# Simple interpretation of effective population size?

I'm looking for alternate ways to explain effective populations size, in more conceptual terms. These need not be perfectly accurate "definitions" but should at least be generally accurate in non-edge cases.

For example, if I have a population with a supposed effective population size of 1000, what (if anything) can I conclude about the amount of genetic diversity present within a single individual sampled at random from the real (census) population?

Like, would it be overly simplistic to say that the sampled individual could be expected to contain ~1/1000 of the population's standing variation? Or to say that a given (observed) nucleotide state has a 0.001 probability of being fixed?

Again, I'm looking for anything that is not the standard way to explaining Ne to somehow get a student's head partly into the game without being wholly misleading. Thank you

Like, would it be overly simplistic to say that the sampled individual could be expected to contain ~1/1000 of the population's standing variation?

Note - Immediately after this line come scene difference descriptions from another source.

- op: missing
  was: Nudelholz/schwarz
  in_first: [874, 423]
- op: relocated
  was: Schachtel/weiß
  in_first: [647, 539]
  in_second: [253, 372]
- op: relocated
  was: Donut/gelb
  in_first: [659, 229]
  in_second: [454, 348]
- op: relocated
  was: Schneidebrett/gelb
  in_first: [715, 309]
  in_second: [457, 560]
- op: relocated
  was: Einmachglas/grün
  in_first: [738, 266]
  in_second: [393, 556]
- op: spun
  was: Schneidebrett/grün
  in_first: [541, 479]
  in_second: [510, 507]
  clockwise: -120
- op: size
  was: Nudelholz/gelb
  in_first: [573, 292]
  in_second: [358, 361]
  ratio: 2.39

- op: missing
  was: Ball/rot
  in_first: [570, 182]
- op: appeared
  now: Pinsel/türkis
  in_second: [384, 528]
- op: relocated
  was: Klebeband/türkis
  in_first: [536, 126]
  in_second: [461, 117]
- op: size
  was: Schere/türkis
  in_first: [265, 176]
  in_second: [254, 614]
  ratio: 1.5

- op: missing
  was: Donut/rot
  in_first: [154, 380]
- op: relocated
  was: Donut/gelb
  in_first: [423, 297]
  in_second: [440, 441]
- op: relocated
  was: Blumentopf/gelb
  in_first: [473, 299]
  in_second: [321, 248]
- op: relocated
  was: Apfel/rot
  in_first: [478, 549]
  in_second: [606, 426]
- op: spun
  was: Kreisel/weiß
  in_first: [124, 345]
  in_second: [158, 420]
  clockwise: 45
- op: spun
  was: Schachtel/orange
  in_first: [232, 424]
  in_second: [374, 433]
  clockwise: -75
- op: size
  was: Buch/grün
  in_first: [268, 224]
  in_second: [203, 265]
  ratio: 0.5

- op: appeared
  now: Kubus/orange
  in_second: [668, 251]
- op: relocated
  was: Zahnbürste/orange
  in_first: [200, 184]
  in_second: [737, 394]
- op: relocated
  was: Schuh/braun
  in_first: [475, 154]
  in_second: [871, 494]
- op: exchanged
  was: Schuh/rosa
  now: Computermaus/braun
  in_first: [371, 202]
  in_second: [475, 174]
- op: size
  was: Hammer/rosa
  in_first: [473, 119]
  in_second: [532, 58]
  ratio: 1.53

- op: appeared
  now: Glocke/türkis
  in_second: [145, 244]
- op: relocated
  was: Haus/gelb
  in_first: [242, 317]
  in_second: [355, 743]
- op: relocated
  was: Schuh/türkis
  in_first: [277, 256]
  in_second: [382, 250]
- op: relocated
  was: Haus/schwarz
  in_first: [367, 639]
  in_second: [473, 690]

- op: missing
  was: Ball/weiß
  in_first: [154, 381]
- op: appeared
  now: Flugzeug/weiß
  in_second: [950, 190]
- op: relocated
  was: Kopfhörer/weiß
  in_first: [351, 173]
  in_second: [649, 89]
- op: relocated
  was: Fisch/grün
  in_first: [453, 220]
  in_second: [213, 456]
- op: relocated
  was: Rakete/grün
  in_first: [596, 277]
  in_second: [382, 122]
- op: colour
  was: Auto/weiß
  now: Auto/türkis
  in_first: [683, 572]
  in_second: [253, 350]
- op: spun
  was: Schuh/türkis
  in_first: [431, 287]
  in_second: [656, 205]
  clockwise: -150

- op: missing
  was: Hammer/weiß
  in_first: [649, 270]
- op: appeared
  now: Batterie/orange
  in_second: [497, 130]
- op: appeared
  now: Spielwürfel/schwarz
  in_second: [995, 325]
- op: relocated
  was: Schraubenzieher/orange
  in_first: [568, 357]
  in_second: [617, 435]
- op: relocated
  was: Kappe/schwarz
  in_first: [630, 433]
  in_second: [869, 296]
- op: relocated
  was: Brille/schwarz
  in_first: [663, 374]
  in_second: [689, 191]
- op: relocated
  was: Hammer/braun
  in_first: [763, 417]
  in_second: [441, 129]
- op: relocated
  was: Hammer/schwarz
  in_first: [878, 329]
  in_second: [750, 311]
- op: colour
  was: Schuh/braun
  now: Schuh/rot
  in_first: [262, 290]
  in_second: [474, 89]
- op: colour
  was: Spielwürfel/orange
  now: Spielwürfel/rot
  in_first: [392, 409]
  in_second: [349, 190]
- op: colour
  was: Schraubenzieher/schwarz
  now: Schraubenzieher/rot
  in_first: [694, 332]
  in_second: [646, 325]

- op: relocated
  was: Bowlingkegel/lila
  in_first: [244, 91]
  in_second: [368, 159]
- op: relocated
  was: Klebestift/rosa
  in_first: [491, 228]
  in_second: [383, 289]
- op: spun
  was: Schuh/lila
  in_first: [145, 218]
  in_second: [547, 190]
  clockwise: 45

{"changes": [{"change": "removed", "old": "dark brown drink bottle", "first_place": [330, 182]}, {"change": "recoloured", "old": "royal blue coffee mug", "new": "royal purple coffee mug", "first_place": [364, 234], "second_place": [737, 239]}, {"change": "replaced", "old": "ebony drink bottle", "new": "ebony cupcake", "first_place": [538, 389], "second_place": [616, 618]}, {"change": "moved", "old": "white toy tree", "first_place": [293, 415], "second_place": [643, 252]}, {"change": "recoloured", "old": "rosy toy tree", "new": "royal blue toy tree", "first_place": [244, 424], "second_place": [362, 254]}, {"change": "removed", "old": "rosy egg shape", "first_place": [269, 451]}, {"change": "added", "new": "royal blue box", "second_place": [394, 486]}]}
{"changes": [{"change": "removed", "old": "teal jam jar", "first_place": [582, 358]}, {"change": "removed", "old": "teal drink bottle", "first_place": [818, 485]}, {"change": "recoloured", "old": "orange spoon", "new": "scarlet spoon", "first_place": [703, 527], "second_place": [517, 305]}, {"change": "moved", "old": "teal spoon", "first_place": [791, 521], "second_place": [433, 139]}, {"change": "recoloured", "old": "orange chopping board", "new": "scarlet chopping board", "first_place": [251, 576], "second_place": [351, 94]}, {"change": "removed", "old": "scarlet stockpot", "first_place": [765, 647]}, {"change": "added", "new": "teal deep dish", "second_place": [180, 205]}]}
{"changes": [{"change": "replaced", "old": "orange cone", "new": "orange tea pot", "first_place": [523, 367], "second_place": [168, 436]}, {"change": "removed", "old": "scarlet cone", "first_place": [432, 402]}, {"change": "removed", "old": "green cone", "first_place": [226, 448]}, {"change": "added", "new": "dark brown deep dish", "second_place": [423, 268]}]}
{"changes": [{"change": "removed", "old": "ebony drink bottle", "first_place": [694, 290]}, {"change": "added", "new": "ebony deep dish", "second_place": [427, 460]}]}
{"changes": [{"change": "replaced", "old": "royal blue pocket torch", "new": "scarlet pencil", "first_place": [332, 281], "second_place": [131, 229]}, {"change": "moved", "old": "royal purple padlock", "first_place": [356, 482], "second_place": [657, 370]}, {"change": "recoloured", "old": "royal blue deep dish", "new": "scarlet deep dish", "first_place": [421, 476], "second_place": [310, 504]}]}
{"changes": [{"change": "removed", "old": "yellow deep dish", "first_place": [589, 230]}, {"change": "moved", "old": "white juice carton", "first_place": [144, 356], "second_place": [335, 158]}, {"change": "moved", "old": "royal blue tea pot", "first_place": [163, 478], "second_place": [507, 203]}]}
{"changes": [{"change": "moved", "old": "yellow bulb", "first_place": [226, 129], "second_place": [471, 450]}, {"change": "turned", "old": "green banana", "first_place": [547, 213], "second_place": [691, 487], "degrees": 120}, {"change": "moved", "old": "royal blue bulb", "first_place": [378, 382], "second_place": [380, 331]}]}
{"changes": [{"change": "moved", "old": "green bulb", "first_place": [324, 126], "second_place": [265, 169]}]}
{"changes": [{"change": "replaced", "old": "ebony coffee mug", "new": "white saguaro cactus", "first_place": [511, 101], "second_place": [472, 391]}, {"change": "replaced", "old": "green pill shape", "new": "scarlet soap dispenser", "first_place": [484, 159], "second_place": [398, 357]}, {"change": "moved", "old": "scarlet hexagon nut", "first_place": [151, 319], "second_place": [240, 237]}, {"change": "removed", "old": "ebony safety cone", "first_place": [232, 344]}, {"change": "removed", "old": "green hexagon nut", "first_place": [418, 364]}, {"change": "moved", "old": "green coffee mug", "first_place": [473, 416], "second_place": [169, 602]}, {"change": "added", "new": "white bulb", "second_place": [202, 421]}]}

It is a little unclear what you mean by "variation" here. If you mean "genetic diversity" aka "expected heterozygosity", then it would not just be simplistic, it would be wrong to say that!

Or to say that a given (observed) nucleotide state has a 0.001 probability of being fixed?

Ah that one is pretty good. If the effective population size $$N_e = 1000$$, then the probability of fixation a a new neutral mutation is $$1/2N_e$$ (assuming diploidy). The probability you indicate would be correct in a haploid population if you are talking about a new neutral mutation.

Another simple statistic you might want to consider is that, in absence of mutations, the genetic diversity would decrease by a factor $$\frac{2N_e - 1}{2N_e}$$ at every generation (assuming diploidy again).

You can derive a whole bunch of statistics of interests. For example, the expected genetic diversity in the total population at a locus at which the mutation rate is $$\mu$$ is $$\frac{4N_e\mu + 1 }{4N_e\mu}$$. You can derive many other statistics you might be interested in such as the expected number of segregating sites in a sample of size $$k$$ or the expected coalescent times for examples.